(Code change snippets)
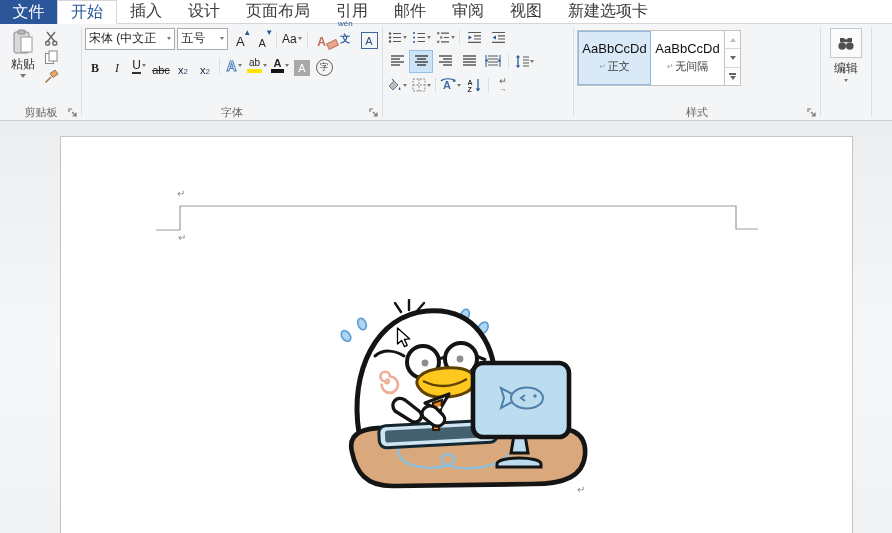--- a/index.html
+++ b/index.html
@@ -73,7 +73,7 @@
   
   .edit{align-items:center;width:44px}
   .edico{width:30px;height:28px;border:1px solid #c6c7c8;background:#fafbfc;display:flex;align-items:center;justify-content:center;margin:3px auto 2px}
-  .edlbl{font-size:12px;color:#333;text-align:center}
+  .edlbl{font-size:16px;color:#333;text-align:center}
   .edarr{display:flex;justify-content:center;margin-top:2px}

## TASK DIRECTIONS
The output has to match the data above line for line, except that pictures are dropped.

## SOLUTION TO THE EXERCISE
--- a/index.html
+++ b/index.html
@@ -73,7 +73,7 @@
   
   .edit{align-items:center;width:44px}
   .edico{width:30px;height:28px;border:1px solid #c6c7c8;background:#fafbfc;display:flex;align-items:center;justify-content:center;margin:3px auto 2px}
-  .edlbl{font-size:12px;color:#333;text-align:center}
+  .edlbl{font-size:16px;color:#333;text-align:center}
   .edarr{display:flex;justify-content:center;margin-top:2px}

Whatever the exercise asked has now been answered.